A second resident, Courtney Mills, showed us water bugs and several holes in her walls she tried to cover up after she said mice kept chewing their way through.
Thomasia Moore also lives at the complex and pointed out mold growing on her wall. She’s resorted to getting a cat to control her rodent problem.
According to the DC Housing Authority, the DC Department of Consumer and Regulatory Affairs conducted 128 housing inspections between May 20 and 23. The spokesperson said DCHA has corrected 111 violations and conducted pest control for 283 units.
Anthony Ford was visiting his sister-in-law Monday and said he’s seen crews making repairs.
“They’re working on smoke alarms, fire extinguishers. They’ve been checking windows and gas maybe, but they were doing 3 or 4 things last week,” he explained. “They’re scared of something I don’t know what it is because they weren’t doing what they’re doing now with inspections and going to each unit.”
But Kelvin Gordan who works with Shantell Powell, who is now suing DCHA due to her rat-infested home, felt like crews weren’t moving fast enough to make sure families have a safe and sanitary place to live.

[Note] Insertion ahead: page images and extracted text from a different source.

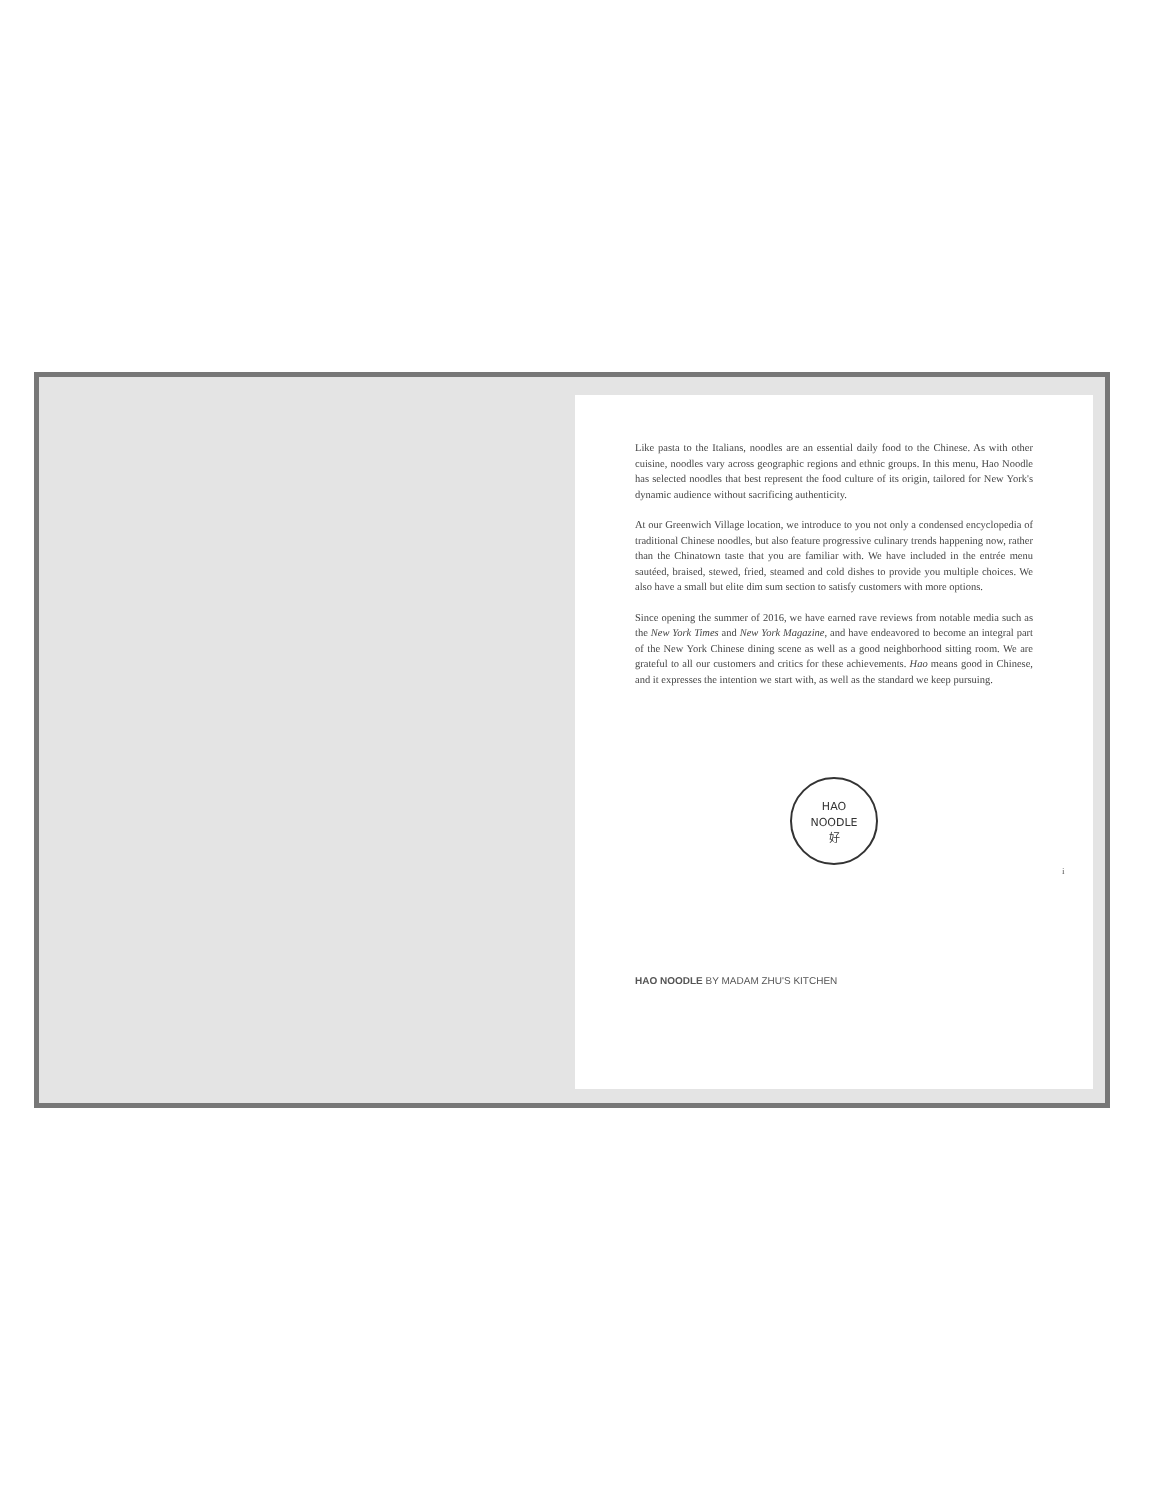Like pasta to the Italians, noodles are an essential daily food to the Chinese. As with other cuisine, noodles vary across geographic regions and ethnic groups. In this menu, Hao Noodle has selected noodles that best represent the food culture of its origin, tailored for New York's dynamic audience without sacrificing authenticity.
At our Greenwich Village location, we introduce to you not only a condensed encyclopedia of traditional Chinese noodles, but also feature progressive culinary trends happening now, rather than the Chinatown taste that you are familiar with. We have included in the entrée menu sautéed, braised, stewed, fried, steamed and cold dishes to provide you multiple choices. We also have a small but elite dim sum section to satisfy customers with more options.
Since opening the summer of 2016, we have earned rave reviews from notable media such as the New York Times and New York Magazine, and have endeavored to become an integral part of the New York Chinese dining scene as well as a good neighborhood sitting room. We are grateful to all our customers and critics for these achievements. Hao means good in Chinese, and it expresses the intention we start with, as well as the standard we keep pursuing.
HAO
NOODLE
好
HAO NOODLE BY MADAM ZHU'S KITCHEN
i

“Since I’ve been working here it seems like housing takes their time with what they want to do,” he said.
When WUSA9 first did the story, District leaders said a Rapid Response Unit would address issues inside Potomac Gardens. Now, a DC Housing Authority spokesperson said they’re working towards implementing that Rapid Response Unit. In that same statement, the spokesperson went on to say that DCHA has positions open for maintenance crews and is currently hiring.
Read their complete statement below:
DCHA’s mission is to provide safe and quality affordable housing. DCHA has been conducting Uniform Physical Condition Standards (UPCS) inspections across the portfolio since the beginning of April. At Potomac Gardens, DCHA staff completed 157 UPCS inspections through the week of May 27.
DCHA is addressing the cited infractions identified by DCRA during their 128 inspections on Friday, May 20 through Tuesday, May 23. So far, DCHA corrected 111 infractions for the week ending May 27. Those corrections include replacement and servicing of smoke detectors, fire extinguishers, and fire alarms and conducting pest control for 283 units. Staff continues to address infractions cited by DCRA, such as repairing holes or cracks in walls, repairing bathroom fixtures, and eliminating tripping hazards.
DCHA identifies concerns in units based on routine work orders, annual housekeeping checks, and UPCS inspections. We are working towards the implementation of a Rapid Response Unit which will be a designated team to address unit repairs. DCHA currently has maintenance positions open across the portfolio and are looking for qualified candidates to fill those positions, please visit the DCHA website at www.dchousing.org to apply.